Resiliency may also be achieved through ‘Climate Smart Agriculture’ such as synthetic biology which can increase crop yields and combat climate change through biological engineering. The engineering creates synthetic life forms that are more resilient to the effects of climate change. Such examples are drought-resistant plants and seeds and reversing pesticide resistance so that the use of chemicals may be decreased.

Post-Production Infrastructure

Cover crops can be used after harvest to reduce soil erosion by wind and water, as well as maintain the farm ecosystem. Cover crops will also sequester carbon in the plants and soil.

Capture technologies for animal manure include developing alternate energy sources such as gas capture technologies for stored livestock manure to utilize wasted energy and reduce greenhouse gas emissions. Waste reduction and sanitation systems will need to see technological and innovative advances in the coming years to appropriately address climate concerns.

Technology

Technology has a role to play in creating economic and ecological benefits in the agribusiness value chain, including resilient infrastructure to mitigate climate change impact. Advancements in artificial intelligence, system design solutions (e.g. circular economy) and orchestration technologies (e.g. creating efficient supply chains) can enable new agribusiness models and lead to increased food security through more productive, efficient, sustainable and resilient food production globally. Technological innovation is a key driver in the push for solutions to address some of the environmental, social and economic challenges and opportunities in the agribusiness industry.

Funding

High levels of investment are needed to develop, construct, operate and maintain resilient infrastructure, in every area, including agribusiness.
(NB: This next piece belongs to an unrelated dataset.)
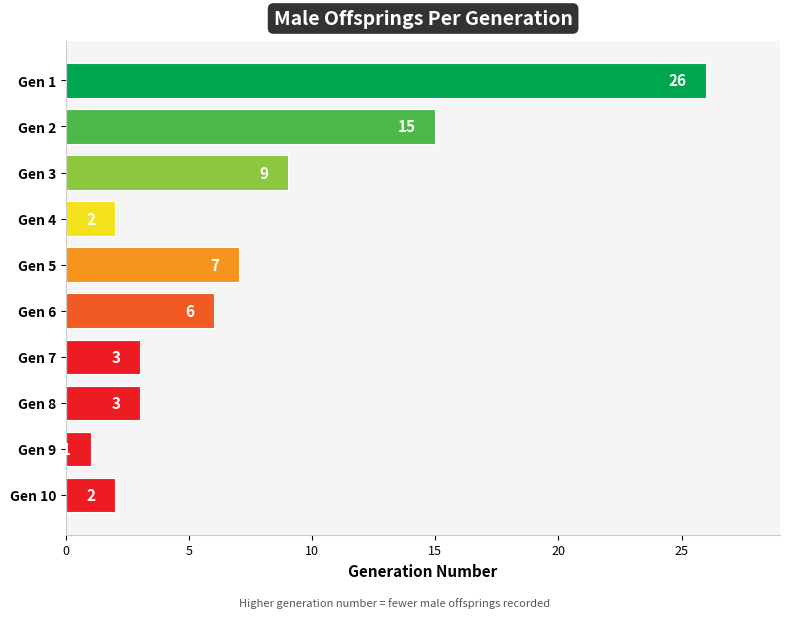

What is the value of the 6th bar from the top?

6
Various governments, including the Government of Canada, has programs in place to support and promote resilient agriculture projects. For example, Agriculture and Agri-Food Canada (AAFC) has grant programs to help agricultural operations reduce their climate impacts and become more resilient. The Agricultural Greenhouse Gasses Program is funded by cost sharing with both the applicants and the AAFC. Support from the government may come as a cash contribution or as an in-kind contribution. Alternative energy infrastructure will also often be subsidized by the government.
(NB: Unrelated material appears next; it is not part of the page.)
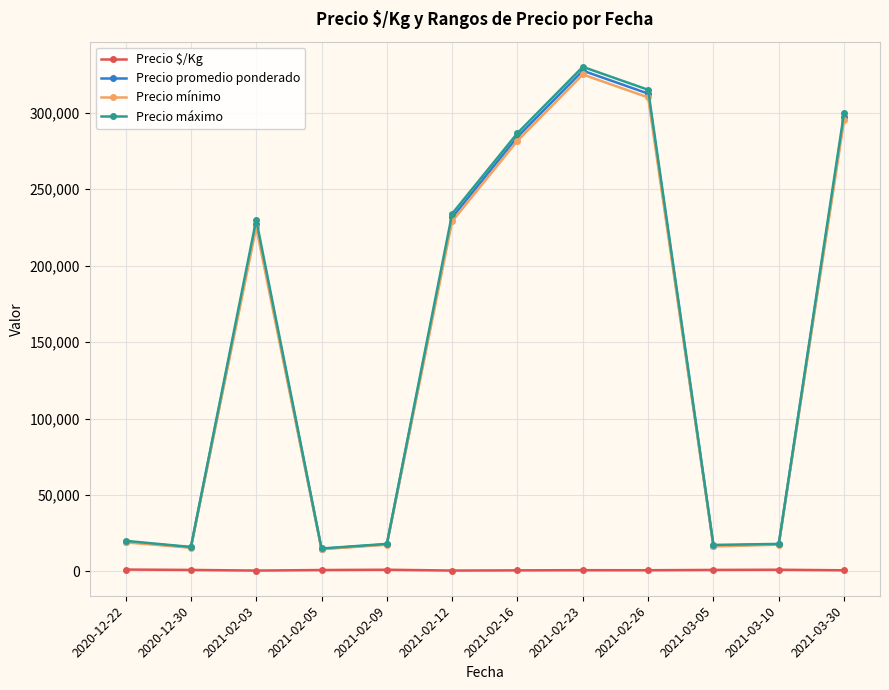

At which category is the sum across all series the highest?

2021-02-23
International support through the UN National Adaptation Plans Program may also provide in-kind assistance to develop resiliency infrastructure. Similarly, New York state released a new climate change policy to reduce emissions which has grant programs associated to it. Such grants may be tied to achieving certain amounts of green technology, low emission levels or developing clean energy.
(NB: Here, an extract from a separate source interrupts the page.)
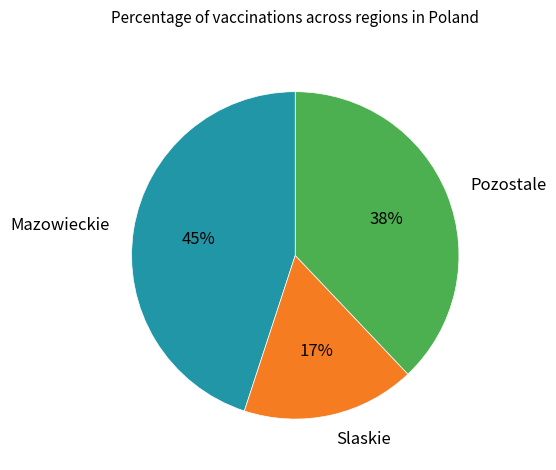

To the nearest percent, what is the difference between the largest and smallest slice percentages?

28%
Green organizations insist that costs should not only be publicly covered bu that action and costs should be taken on by the individual producer. As some of the larger agricultural businesses are significant contributors to greenhouse gas emissions and realize profits, many climate proponents argue that they should be incurring the costs of resiliency infrastructure. New York state recently released a climate plan which shares the burden of cost to reduce emissions between government and producer.

Public private partnerships (PPPs) can be a result of cost-sharing initiatives for resilient agriculture infrastructure. There have been many PPPs around the world that have shown the effectiveness of these partnerships in mobilizing funds to create resiliency in agriculture and long-term economic and ecological benefit. Thailand, India and Russia have shown good results from these partnerships and have reported on the benefits and lessons learned. As climate resilience becomes more and more an imperative around the world, it is likely that PPPs and innovative ways to partner to create value and long-term benefits while increasing climate resiliency will become more and more common.

Ultimately funding for climate resilient infrastructure will likely come from all areas – the individual, the corporation, researchers and government. All sectors should be on board to mitigate and adapt to the changing global climate.